Oncological diseases

Long-term immunosuppressive therapy increases the frequency of virus-induced tumors, especially squamous (squamous) and basal cell carcinoma, lymphoproliferative disease (mainly B-cell non-Hodgkin's lymphoma), anogenital (including cervical) cancer, Kaposi's sarcoma. Treatment is the same as in patients who have not undergone transplantation; for tumors of a low degree of malignancy, a decrease or suspension of immunosuppressive therapy is usually not required, but in aggressive tumors or lymphomas it is recommended to do so. Currently, the possibility of transfusion of partially HLA-related cytotoxic T-lymphocytes as a possible treatment for some forms of lymphoproliferative disease is being investigated. Such patients are recommended bone marrow biopsy.

Other complications of transplantation

Immunosuppressants (especially glucocorticoids and calcineurin inhibitors) increase bone resorption and increase the risk of osteoporosis in patients who have a similar risk before transplantation (for example, due to reduced physical activity, consumption of tobacco and alcohol, or pre-existing renal impairment). Although their purpose is not routine, a certain role in the prevention of these complications can play vitamin D, bisphosphonates and other antiresorptive drugs.

The problem in children is disruption of growth, mainly as a consequence of prolonged glucocorticoid therapy.

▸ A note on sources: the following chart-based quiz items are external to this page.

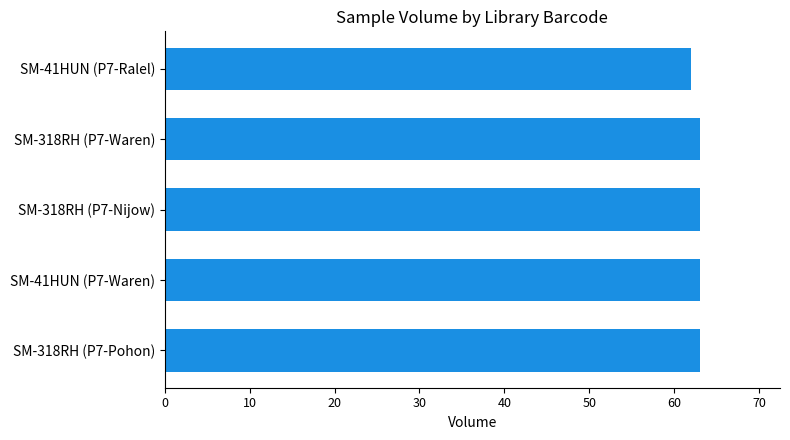

Approximately how many times larger is the value at SM-318RH (P7-Nijow) compared to SM-318RH (P7-Pohon)?

1.0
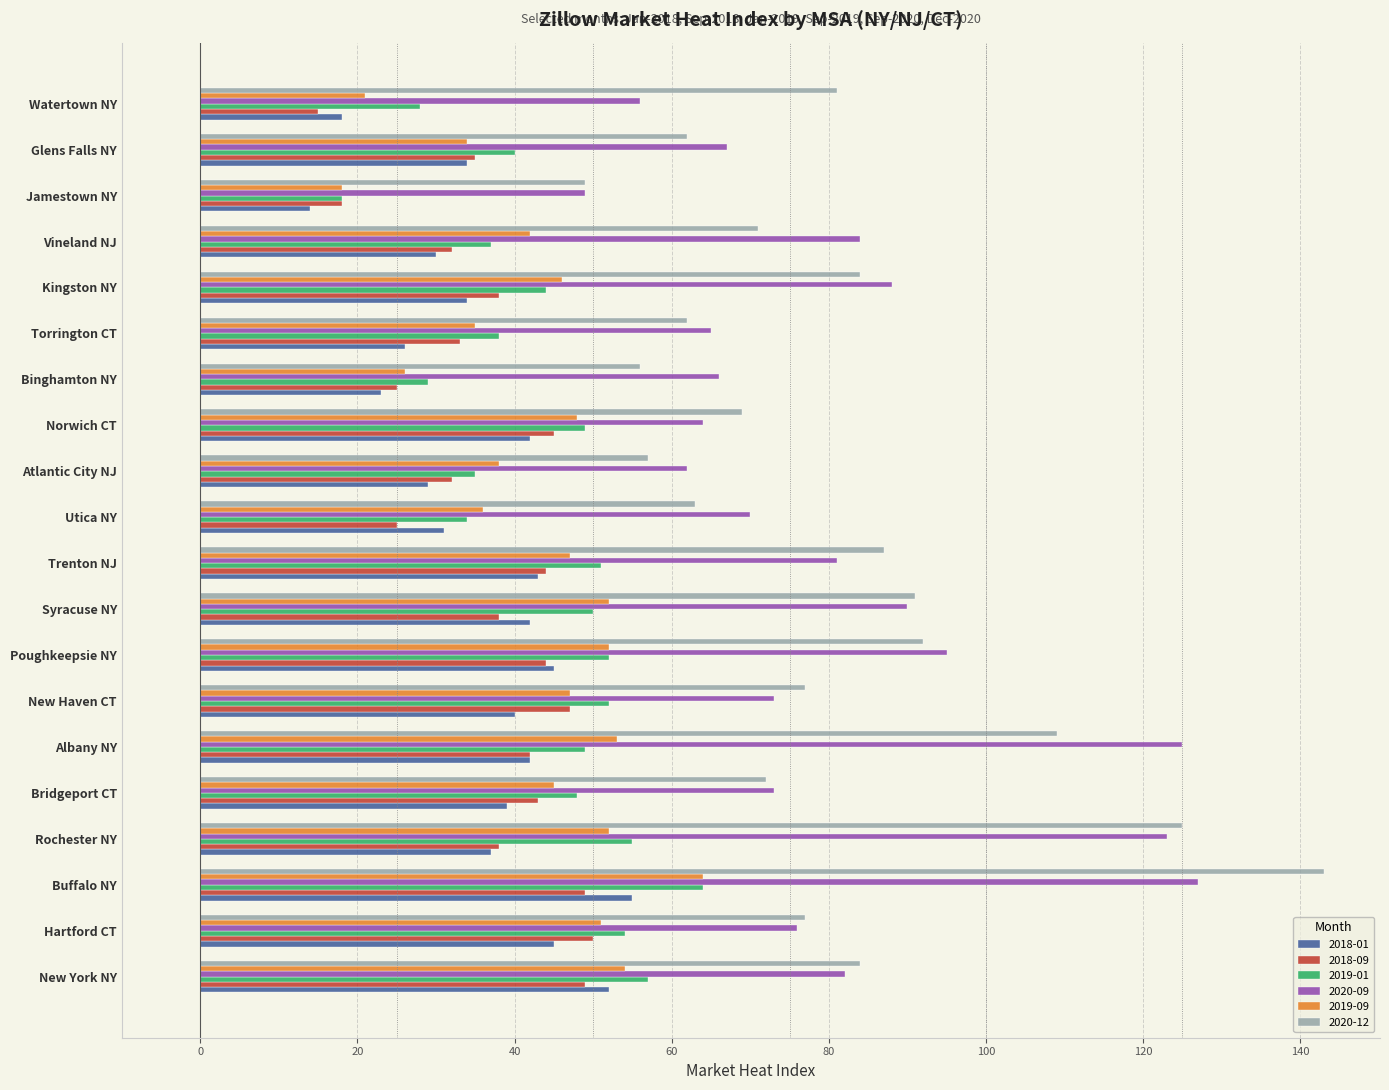

What is the total value across all series at Torrington CT?

259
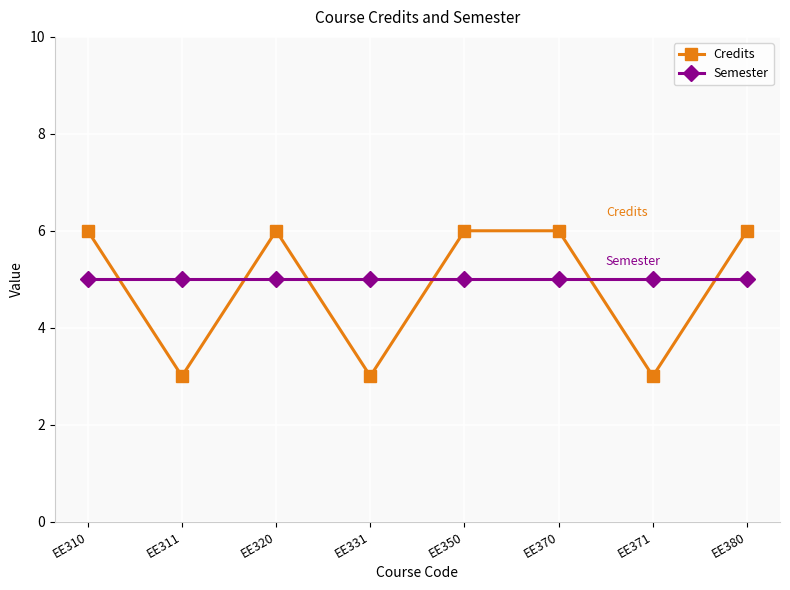

How many categories are shown in the chart?

8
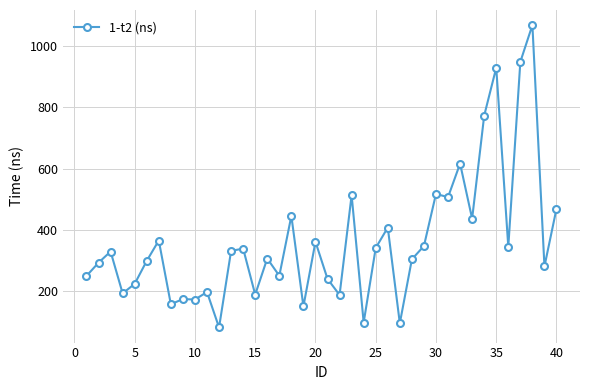

What is the value of the 17th point from the left?

250.7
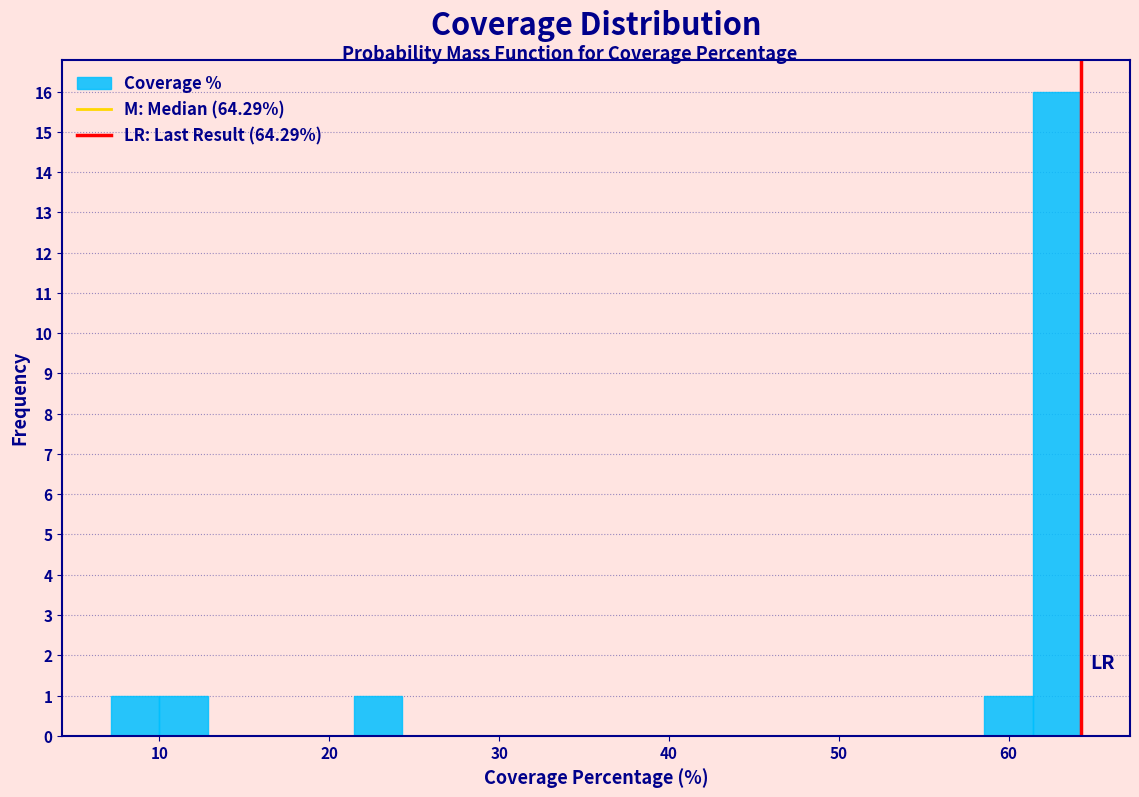

Around what value on the x-axis is the tallest bar? Give the approximate position of its centre, as read against the axis.

63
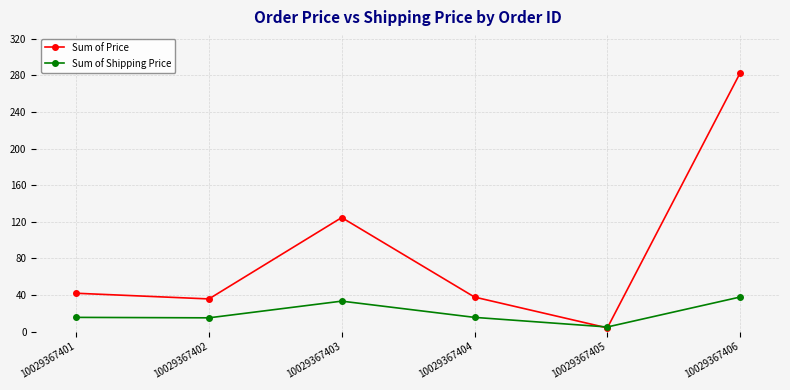

Is it true that Sum of Price equals 35.7 at 10029367402?

True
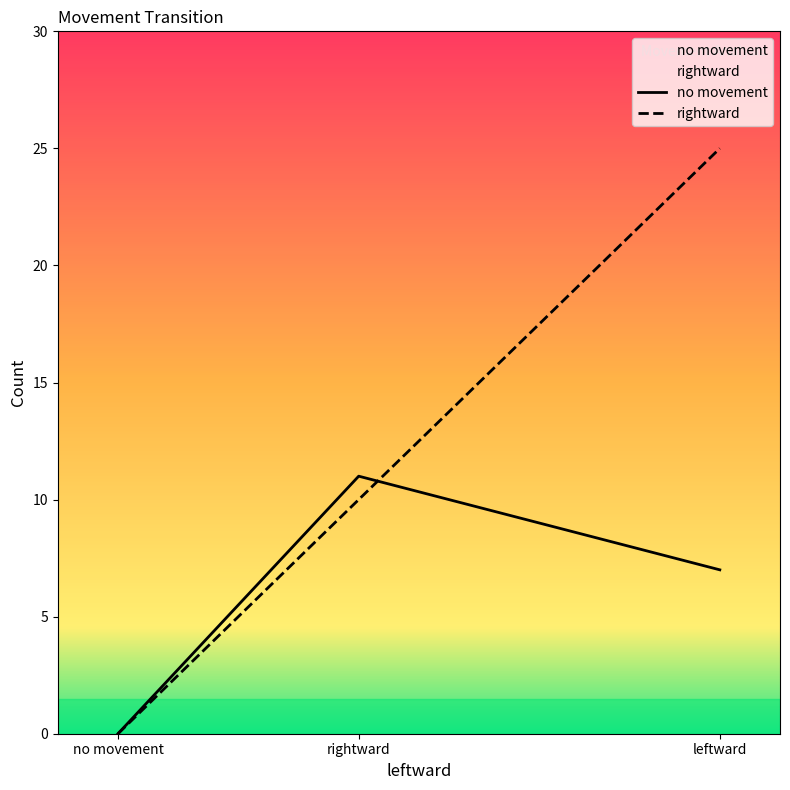

Which series changed the most between rightward and leftward?

rightward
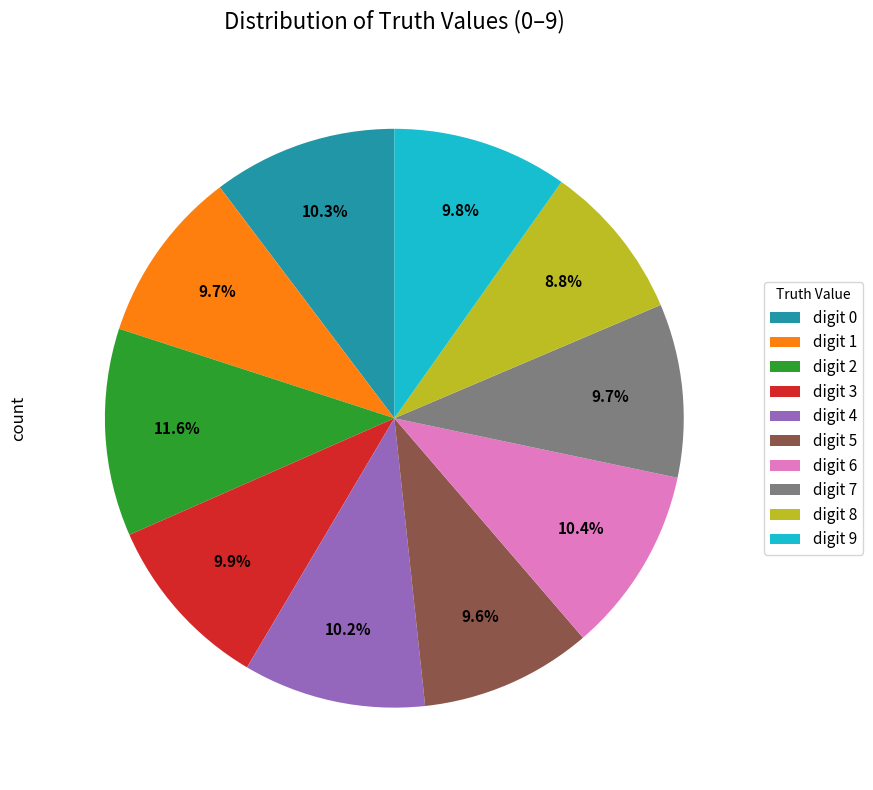

How many segments does this pie chart have?

10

This complication can be controlled by a gradual reduction in the dose of glucocorticoids to a minimum level that does not allow rejection of the transplant.

Systemic atherosclerosis can be a consequence of hyperlipidemia due to the use of inhibitors of calcineurin and glucocorticoids; it usually manifests itself more than 15 years after kidney transplantation.

Graft-versus-host disease (GVHD-graft vs host disease) occurs when the activity of donor T-lymphocytes is directed against the recipient's own antigens. BTPX primarily affects the hematopoietic stem cells of the recipient, but can also affect the liver and transplant of the recipient's small intestine

Translation Disclaimer: For the convenience of users of the iLive portal this article has been translated into the current language, but has not yet been verified by a native speaker who has the necessary qualifications for this. In this regard, we warn you that the translation of this article may be incorrect, may contain lexical, syntactic and grammatical errors.